Bottom freezers are the main reason Whirlpool bought Maytag. Maytag owned Amana, which was the premier bottom-freezer manufacturer in the country. Whirlpool had to either build its own plant, or buy a company that had a plant, so it bought Maytag.
In addition, French-door refrigerators are popular because of their appearance and food storage capacity. On top, a French-door refrigerator has two side-by-side doors that lead to a large compartment with a bottom-mount freezer compartment.
The doors of the French door side-by-side refrigerator require less swing room than a traditional unit. The freezer compartment is just as wide as the rest of the refrigerator. The extra width means more room for storing frozen pizzas, ice cream and other frozen foods. The freezer is easy to get to and can hold more food and weight than your typical refrigerator.
Tell us about an exciting new innovation.
I think the coolest innovation is a self-cleaning, odor-free, low-temperature AquaLift self-clean technology from Whirlpool/Maytag. It’s been nearly 50 years since self-cleaning ovens were introduced, and it was time for something new.
What’s nice is the time difference. Now, in less than 60 minutes, the oven is ready to be wiped down to remove food and debris, and there’s no odor or extreme heat like you have with traditional, high-temperature, self-clean ovens.
AquaLift uses an enamel oven coating, low heat and water to release baked-on spills in about an hour. In the past, self-cleaning used to take four or five hours from start to finish. Now, temperatures stay around 200 degrees, instead of going to 800 degrees, like you used to see with the self-cleaning cycle.
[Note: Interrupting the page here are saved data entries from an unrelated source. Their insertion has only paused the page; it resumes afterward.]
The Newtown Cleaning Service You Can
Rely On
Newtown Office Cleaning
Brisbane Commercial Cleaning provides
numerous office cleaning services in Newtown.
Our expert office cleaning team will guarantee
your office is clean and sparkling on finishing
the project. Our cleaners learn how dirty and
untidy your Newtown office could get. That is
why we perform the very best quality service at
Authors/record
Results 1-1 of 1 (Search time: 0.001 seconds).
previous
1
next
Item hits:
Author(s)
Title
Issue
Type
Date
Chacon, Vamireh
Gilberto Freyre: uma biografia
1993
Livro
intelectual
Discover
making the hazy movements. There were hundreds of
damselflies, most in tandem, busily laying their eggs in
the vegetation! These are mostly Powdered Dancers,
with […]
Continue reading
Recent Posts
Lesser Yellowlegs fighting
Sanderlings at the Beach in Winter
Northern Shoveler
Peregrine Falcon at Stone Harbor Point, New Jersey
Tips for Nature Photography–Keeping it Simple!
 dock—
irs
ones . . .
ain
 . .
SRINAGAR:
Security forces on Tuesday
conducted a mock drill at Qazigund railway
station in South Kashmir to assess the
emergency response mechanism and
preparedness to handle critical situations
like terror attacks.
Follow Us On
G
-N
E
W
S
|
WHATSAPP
What else is new with ovens?
Convection ovens are fast becoming popular in home kitchens, and they’re available in either gas or electric. The difference between that and a traditional oven is that the convection oven has a fan, which has two advantages: It circulates the hot air, resulting in more-even cooking, browning and crisping, and it shortens cooking times by about 25 percent.
We’re also seeing a reintroduction of induction cooking. An induction burner is faster and more energy-efficient than a traditional electric cooking surface. It allows instant control of cooking energy, similar to gas burners. The process of induction causes the vessel to become the heating element. If you’re boiling water, it’s fast, easy to clean up, relatively cool, and you’re not spilling on blazing-hot cook tops. The only requirement is it has to be a magnetic pan that will stick to your cooking surface.
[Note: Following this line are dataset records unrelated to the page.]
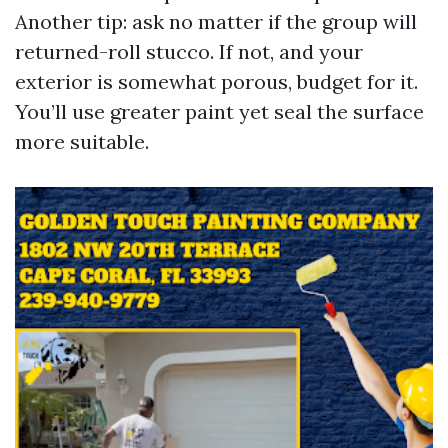
Another tip: ask no matter if the group will
returned-roll stucco. If not, and your
exterior is somewhat porous, budget for it.
You’ll use greater paint yet seal the surface
more suitable.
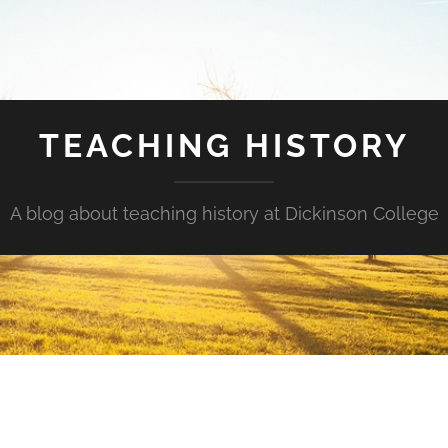
TEACHING HISTORY
A blog about teaching history at Dickinson College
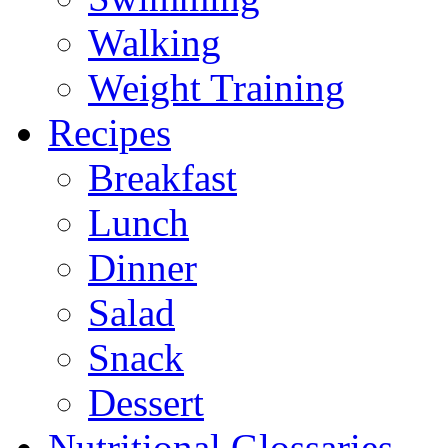
Walking
Weight Training
Recipes
Breakfast
Lunch
Dinner
Salad
Snack
Dessert
Nutritional Glossaries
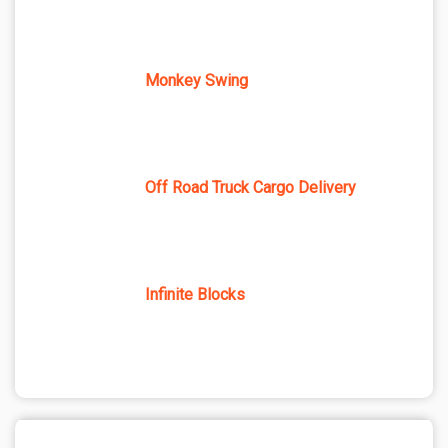
Monkey Swing
Off Road Truck Cargo Delivery
Infinite Blocks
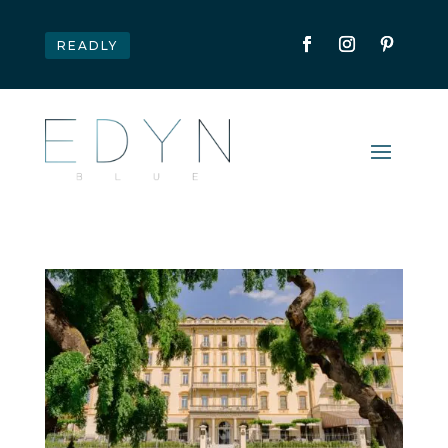
READLY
Dual ovens remain popular. The general consensus is that the ovens now sit in the same cavity. The smaller one sits on top, and the bigger one sits on the bottom. The little oven is used 75 percent of the time, and is popular with empty-nester households. In bigger households, most of what is cooked can be fit in the smaller oven, 80 percent of the time. That’s the flexibility of having two ovens: You can have the casserole on top and the turkey down below.
What does the future hold for appliances?
There are so many changes to contend with, whether it’s buying habits, cooking habits, laundry or fabric changes. Some features are new, and others have been around for a while but may be new to the consumer.
I believe technology is only going to get better. Dishwashers, for example, are so good right now. They are so quiet that you need visual or audio signals to know when a cycle is done, and water consumption is next to nothing these days.
At some point, you’ll be able to call your refrigerator from a remote location and find out what you need from the grocery store. Things are always happening in this business. That’s what makes it so exciting.